Evans has expertise in the relationship between Atlantic slavery and industrial development in Europe, with a particular focus on Welsh industry. His book Slave Wales: The Welsh and Atlantic Slavery, 1660-1850 (2010) revealed for the first time the significance of Welsh woollens in the slave Atlantic between the 1680s and the 1840s.
Using material in British and US archives, Evans was able to demonstrate how Welsh fabric was traded for captives on the Guinea coast, and sold in large volumes to planters in the Caribbean and North America. Marketed as “Negro Cloth”, Welsh woollens were used to clothe enslaved workers.

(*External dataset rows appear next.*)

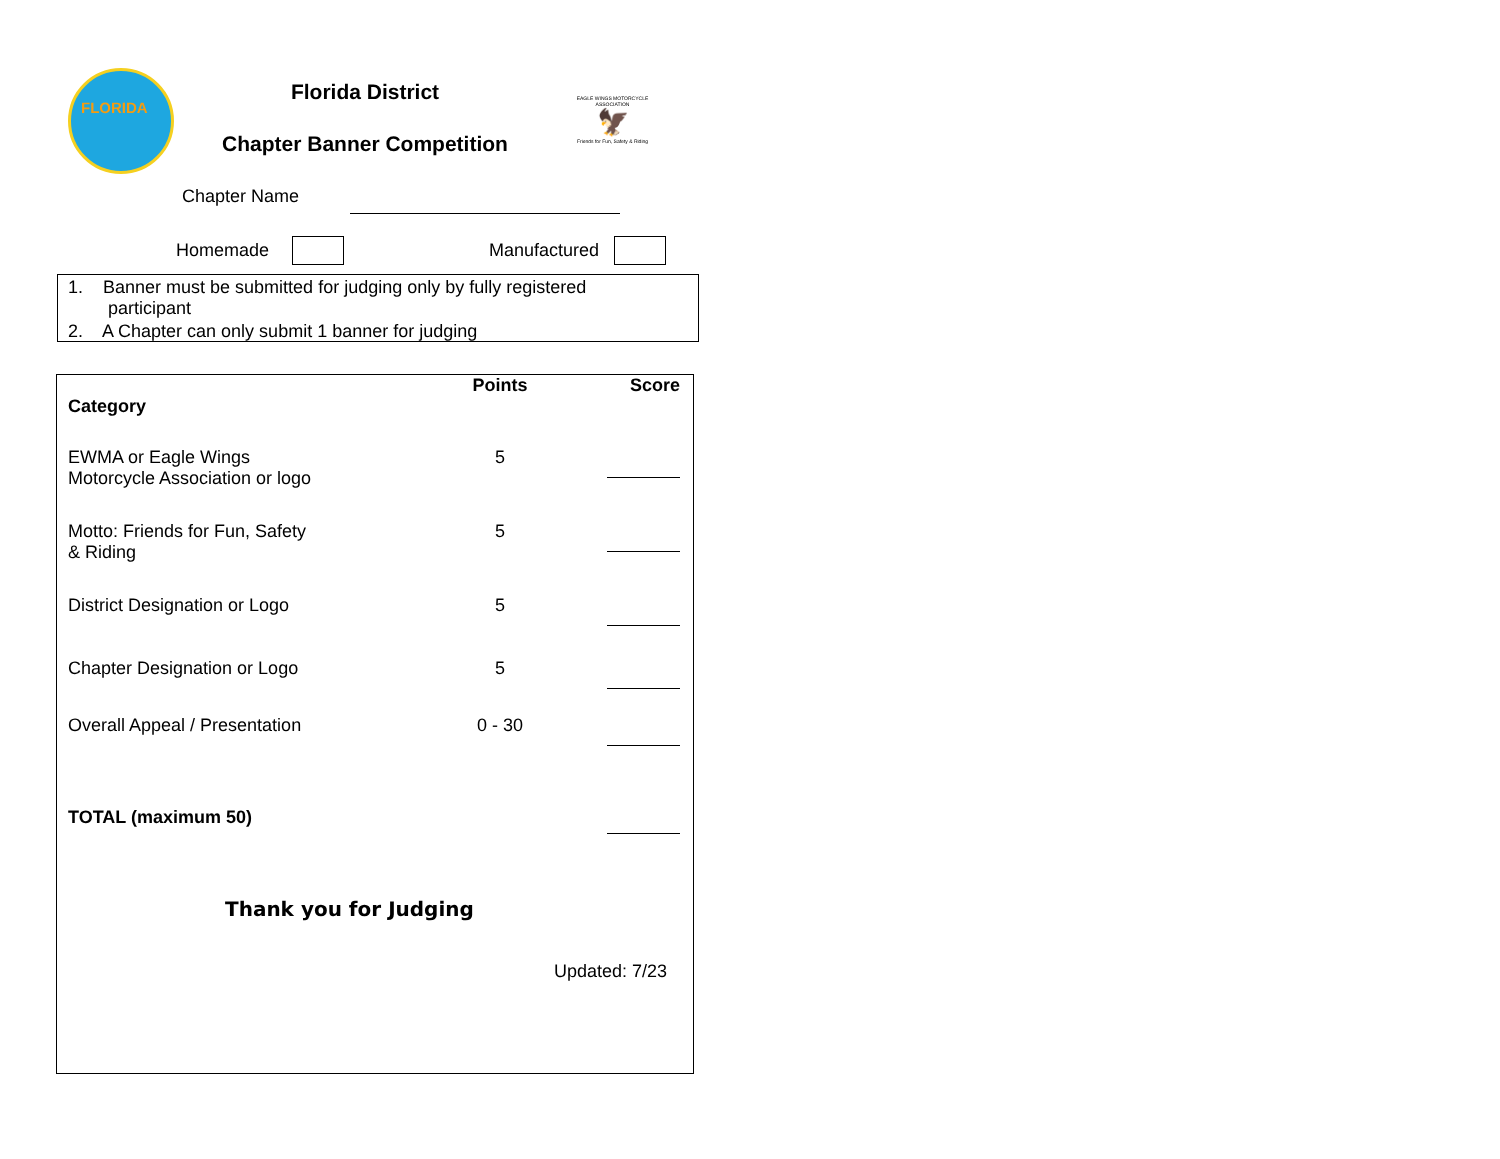FLORIDA
Florida District
Chapter Banner Competition
EAGLE WINGS MOTORCYCLE ASSOCIATION
🦅
Friends for Fun, Safety & Riding
Chapter Name
Homemade Manufactured
1. Banner must be submitted for judging only by fully registered
participant
2. A Chapter can only submit 1 banner for judging
| Category | Points | Score |
| --- | --- | --- |
| EWMA or Eagle Wings Motorcycle Association or logo | 5 | |
| Motto: Friends for Fun, Safety & Riding | 5 | |
| District Designation or Logo | 5 | |
| Chapter Designation or Logo | 5 | |
| Overall Appeal / Presentation | 0 - 30 | |
| TOTAL (maximum 50) | | |
Thank you for Judging
Updated: 7/23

Slave Wales was the inspiration for a community research project, From Sheep to Sugar: Welsh Wool and Slavery, supported by the National Heritage Lottery Fund. Based in North and Mid-Wales, the heartland of “Negro Cloth” production, the project was directed by Learning Links International CIC, a social enterprise specialising in educational initiatives linking Wales to the Caribbean and Africa.
The project has been recognised as an exemplary response to the Well-Being of Future Generations Act by the Learned Society of Wales in its 2020 report Wales Studies: Research about Wales, for Wales and the World.
Inspired by the project, award-winning Welsh-language writer Angharad Tomos wrote a young adult novel, Y Castell Siwgar [The Sugar Castle] (2020), which explores the links between Wales and Jamaica through its two teenage protagonists, one free and one enslaved.
One textile artist, Jennifer Hodgeman, having read Evans’s Slave Wales, designed a textile installation, “Sugar(sic)k”, which was exhibited at The Weir Garden, a National Trust property in Herefordshire that attracts 35,000 visitors annually, in 2019.